_Exercise passage_.
>>

My grandpa is a good man.

He has loved his family, served his country, and been a good friend to his friends. Some of the best gifts he gave to me were his time and his stories. I don’t really remember a time when he wasn’t there. I call him Pops because as a baby, after hours of him and my mom saying “papa,” I finally spit out “pop-pop.” As the oldest grandchild, the name ended up sticking.

Pops was there when I was a kid, letting us cousins ride in the back of his truck without our seatbelts, going skiing with us, traveling to Alaska and Hawaii, and then Italy with us, at my graduations, and every play I have ever been in. He has been deeply involved in my life, filling it with stories that bear names such as “The Juggler Who Got the Gold,” and “LuLu’s Five Star Restaurant,” stories of my family’s immigration from Sweden to Kingsburg, California, stories of the Central Valley where I have grown up, stories of America in the course of a half century of wars. The invaluable gift he has given me is my history.

<<

_Work request_. Rewrite the passage about the narrator's grandfather, starting at "My grandpa is" and ending at "ended up sticking.", replacing "grandpa" with "grandfather".

_Records_.
>>

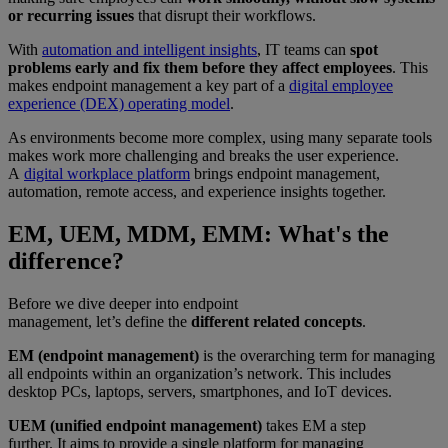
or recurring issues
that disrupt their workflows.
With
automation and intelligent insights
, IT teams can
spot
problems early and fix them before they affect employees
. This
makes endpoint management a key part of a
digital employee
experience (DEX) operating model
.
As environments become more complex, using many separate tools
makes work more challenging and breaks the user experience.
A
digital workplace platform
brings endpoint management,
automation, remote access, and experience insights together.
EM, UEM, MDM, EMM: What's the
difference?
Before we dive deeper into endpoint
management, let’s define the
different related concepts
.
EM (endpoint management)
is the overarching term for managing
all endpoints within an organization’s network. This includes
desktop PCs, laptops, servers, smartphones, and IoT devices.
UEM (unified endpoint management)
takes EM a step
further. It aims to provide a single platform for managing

<<

_Task response_.
My grandfather is a good man.

He has loved his family, served his country, and been a good friend to his friends. Some of the best gifts he gave to me were his time and his stories. I don’t really remember a time when he wasn’t there. I call him Pops because as a baby, after hours of him and my mom saying “papa,” I finally spit out “pop-pop.” As the oldest grandchild, the name ended up sticking.